::: DOCUMENT SECTION :::

Portfolio Management is the Means of Optimizing for Outcomes
Bill Hoberecht - This email address is being protected from spambots. You need JavaScript enabled to view it.
Optimizing your investments in technology is best accomplished with a disciplined, comprehensive portfolio management function.
As a portfolio manager, is your implementation of portfolio management delivering a reasonable return on every invested dollar? If your organization is performing portfolio management functions well, you are in rare company.
Portfolio Management is perhaps the best way of ensuring the best allocation of budget and expertise towards programs and projects. Unfortunately, the benefits of portfolio management are often not achieved because of an incomplete or ineffective implementation.

::: LISTED ENTRIES :::

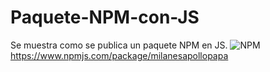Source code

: # Paquete-NPM-con-JS
Se muestra como se publica un paquete NPM en JS.
![NPM](https://user-images.githubusercontent.com/87503625/143727232-372ac985-ffae-4e27-87f0-25b480a04147.png)
https://www.npmjs.com/package/milanesapollopapa

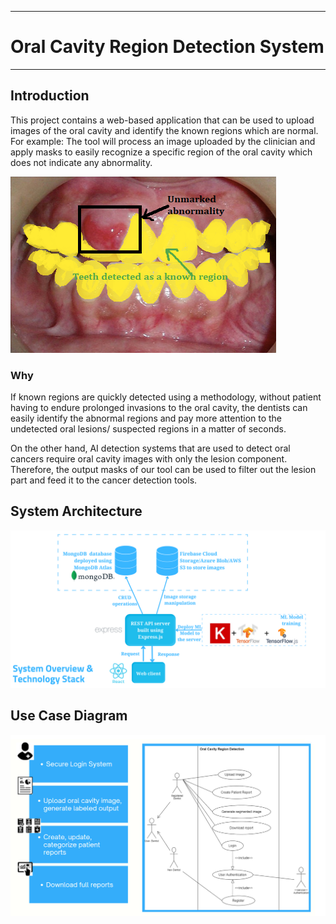 ___
# Oral Cavity Region Detection System
___

## Introduction

This project contains a web-based application that can be used to upload images of the oral cavity and identify the known regions which are normal. For example: The tool will process an image uploaded by the clinician and apply masks to easily recognize a specific region of the oral cavity which does not indicate any abnormality.

![image](docs/images/detection.png)

### Why

If known regions are quickly detected using a methodology, without patient having to endure prolonged invasions to the oral cavity, the dentists can easily identify the abnormal regions and pay more attention to the undetected oral lesions/ suspected regions in a matter of seconds.

On the other hand, AI detection systems that are used to detect oral cancers require oral cavity images with only the lesion component. Therefore, the output masks of our tool can be used to filter out the lesion part and feed it to the cancer detection tools.

## System Architecture

![image](docs/images/syste_architecture.png)

## Use Case Diagram

![image](docs/images/usecase_diagram.png)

:::

**REQUEST 1:** What does the portfolio management article say often prevents the benefits of portfolio management from being achieved?
**REQUEST 2:** Continue the portfolio management article from its last sentence.
The entries aren't needed for anything here.

**RESULT 1:** An incomplete or ineffective implementation.

**RESULT 2:**
How do you know if portfolio management activities are effective in your company and are having the needed impact? Take a look at the macro level and ask yourself if IT is focused on the right portfolio of work:
- Strategic Alignment. Have most recently completed programs and projects directly contributed to the organization's strategy execution? (e.g., Let's assume all programs & projects deliver value; did they each deliver value that advanced the company's strategy?)
- Executive Stakeholders. Are stakeholders satisfied that IT applied funding and resources on the most important programs and projects?
- IT Delivery Performance. Is IT fulfilling program and project delivery commitments?
- People. Are many IT employees consistently reporting that they have too many competing priorities?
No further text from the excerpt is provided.